MLPs have had extraordinary growth, supplying increasing amounts of energy for the US. The Alerian MLP Index at 430 has more than quadrupled since its 1996 start. However, MLPs are generally thought of as high yield securities with tax advantages. The MLP index yields in the past have risen to roughly 10%. Higher values for the index cut the yield to under 6%.
One highlight for MLPs has been a low beta. In the past, a daily move of 1% (or more) for the index was unusual. In July 2007, the index reached a peak of 342. That was followed by a plunge of 60 in just 3 weeks, probably the first wave of the financial meltdown one year later. The index recovered, reaching new record highs last year. With the rise in MLP prices the beta has also increased, 1-2% daily swings have become more common.
Alerian MLP Index - 10 Years
Higher volatility impacted a prominent MLP in the last few weeks. Linn Energy (LINE) has become a top 10 MLP by acquiring and growing fields to extract more energy using new technology. LINE was hit with high volatility last week. On Tuesday (February 19), the stock plunged at the opening on fears about the annual report 2 days later. I bought stock for my IRA at a low price during this chaos. Like other stocks, it is welcome in IRA accounts. Good numbers were reported for 2012 and LINE announced another major acquisition, Berry Petroleum (BRY).
In 2012, average daily production at LINE increased to 671 MMcfe/d (Millions of Cubic Feet Equivalent per day), 82% above 2011 and organic production rose 15%. EBITDA increased 40% to $1.4 billion. Acquisitions in 2012 were approximately $2.9 billion, comparable to the totals in 2010 and 2011 combined. LINE completed a $1.3 billion IPO of LinnCo (LNCO) in October, representing the largest such IPO ever. Most importantly for owners, the company raised the distribution 5% for the third consecutive year. 2012 was another good year and the company is positioned to participate in rapid growth of energy products in the US. LINE will focus its $1.1 billion 2013 capital program on oil and liquids-rich development. The properties are shown below:
The LNCO-BRY merger will give the company increased presence in California, the Permian Basin, East Texas and the Rockies and an attractive new core area in the Uintah Basin. BRY reserves are approximately 75% oil, which results in an increase in LINE liquids exposure to 54% from 46% of proved reserves. Significant cost savings are expected.

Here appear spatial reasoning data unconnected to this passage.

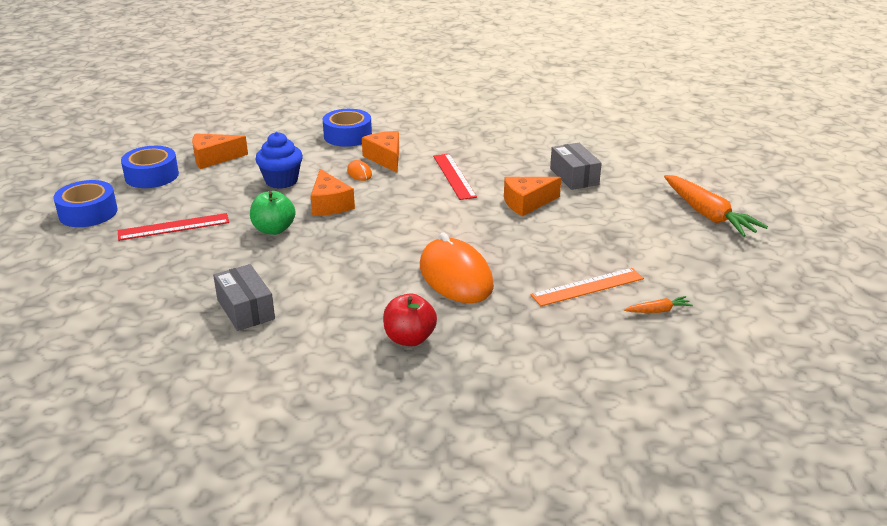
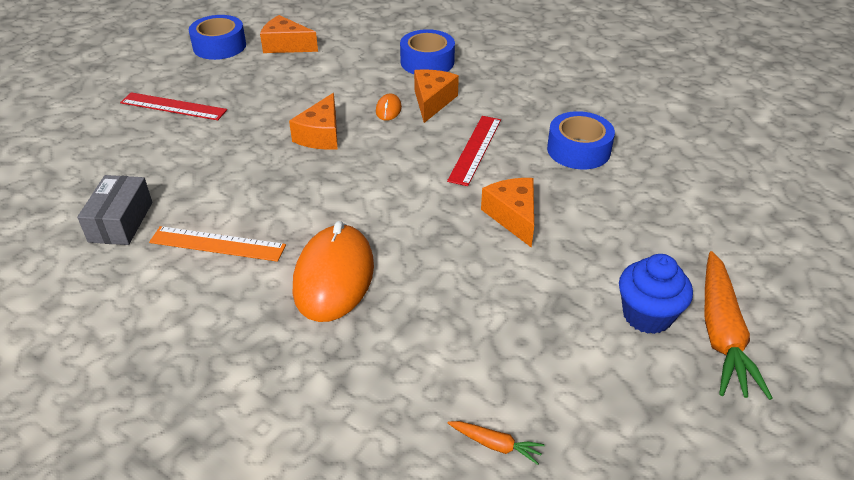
camera: 35 degrees right, 10 degrees up
blue tape [53,180,118,227] -> blue tape moved to [547,111,615,169]
green apple [250,191,295,235] -> none
blue cupcake [255,132,303,189] -> blue cupcake moved to [619,254,693,334]
red apple [383,294,437,346] -> none
orange cheese [504,177,561,216] -> orange cheese turned 60 degrees clockwise [481,178,534,248]
orange ruler [530,268,644,306] -> orange ruler moved to [149,226,286,262]
grey box [550,143,602,190] -> none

The transaction should be highly accretive to distributable cash flow per unit (the measure from which distributions are made). In the first full year following a closing by June 30, accretion is expected to be at least 40¢ per unit. Management's guidance for distributions in 2013 is shown below:
The bottom line is that LINE has increased its financial results by providing more energy products. That business experience will help make America energy independent in another decade. It uses new technology to extract additional gas and oil from marginal deposits in its fields. LINE has also aggressively purchased properties to increase growth - the BRY transaction is its largest purchase.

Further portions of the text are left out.